彼の性格上、母にすら何も言わずりんを娶っていてもおかしくはなかったというのに。


「あぁ。後々知られると面倒だとお考えだったのだろう。御母堂様はともかく、遠縁の方々からはやはり酷く反対されたらしい」
「やっぱり、そうなんだ・・・」


妖と人間がつがいになるということは、一般的に褒められるようなことではないという事実は、りんもよく知っていた。
殺生丸の一族に連なる者たちも、高貴な妖の家系に人間の女が混ざることに嫌悪感を感じたのだろう。
殺生丸が当初予想していた以上に、一族の、特に重鎮たちからの反対はひどいものだったという。

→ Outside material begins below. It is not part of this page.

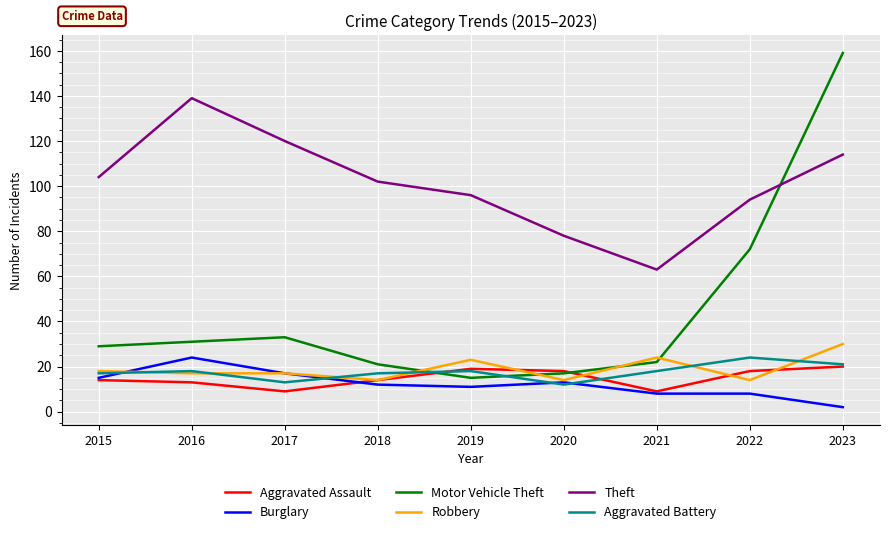

What is the difference between the Robbery values at 2018 and 2023?

16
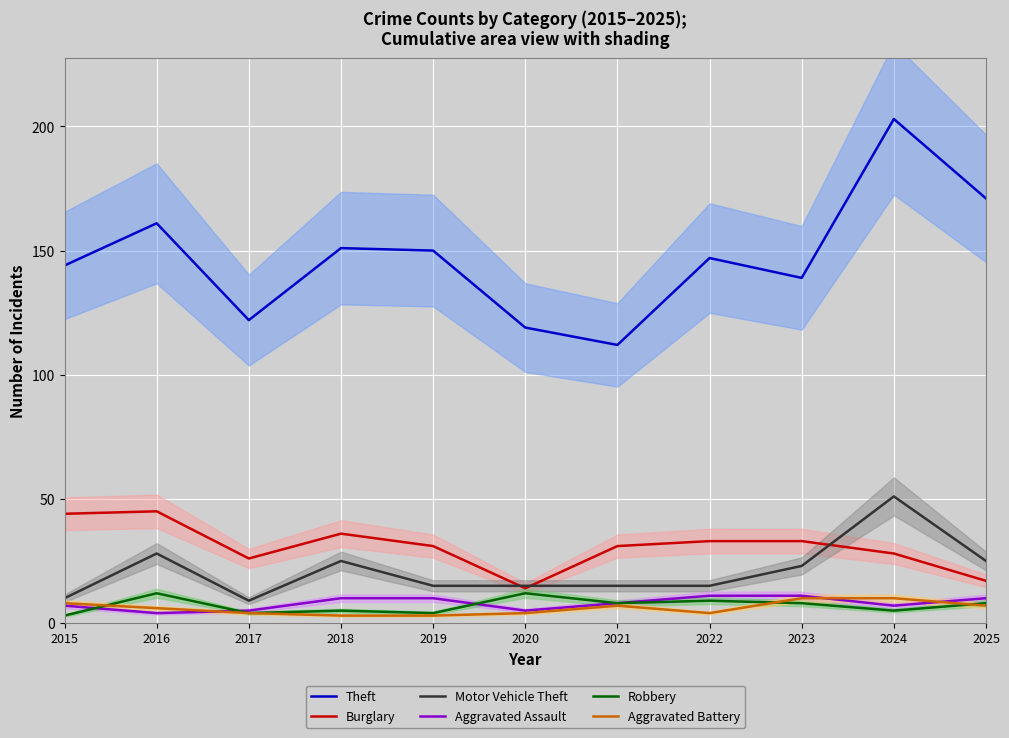

At how many categories does at least one series exceed 157?

3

「紆余曲折の末、御母堂様のお力添えもあってなんとか納得していただけたが、戦い以外の場であんなに疲れた顔をしている殺生丸様は見たことがなかったぞ。しかも何故か巷の妖怪たちが殺生丸様の妖気を取り込もうと度々狙ってくるし、とにかく苦労の連続じゃったわ」


ため息交じりに話す邪見は、多忙だった日々を思い出したのかげんなりとした顔をしていた。
そんな邪見から目を逸らし、前方の殺生丸を見つめるりん。
彼は何も言わなかったが、りんが村で遅い遅いと愚痴をこぼしていた三か月の間、殺生丸はりんを迎え入れるために奔走していたらしい。
柄にもなく親戚周りなどをして、そのうえ共食いの風潮により雑魚妖怪たちから命を狙われる日々。
そうこうしている間に、求婚から三か月もの時間がたってしまっていたのだとか。
りんのため、目に見えないところで苦労をしていた殺生丸を想うと、胸が熱くなる。


「りん、殺生丸様に感謝せぇよ? なにせお前を迎え入れるため、わしも殺生丸様もいろいろと骨を折って・・・ぐおっ!」
「ありがとう!殺生丸様も邪見様もだいすき!」


ぶつぶつと説教を垂れていた邪見の口は、後ろから渾身の力で抱き着いてきたりんによって塞がれてしまった。
邪見の小さな体は、りんの腕の中にすっぽりと納まってしまう。
力強く抱き締められている邪見は苦しいのか、離せ離せとわめいているが、感情を爆発させているりんには届かない。
自分のため、三か月もの長い間苦労を重ねて環境を整えてくれた二人に、りんは最大級の感謝を述べた。
当の邪見は圧迫されている苦しさからほとんど聞いていないようだったが。後方のやり取りを盗み聞いていた殺生丸は、邪見を抱えて涙ぐんでいるりんにちらりと視線を向けつつ。楓の村に急ぐのだった。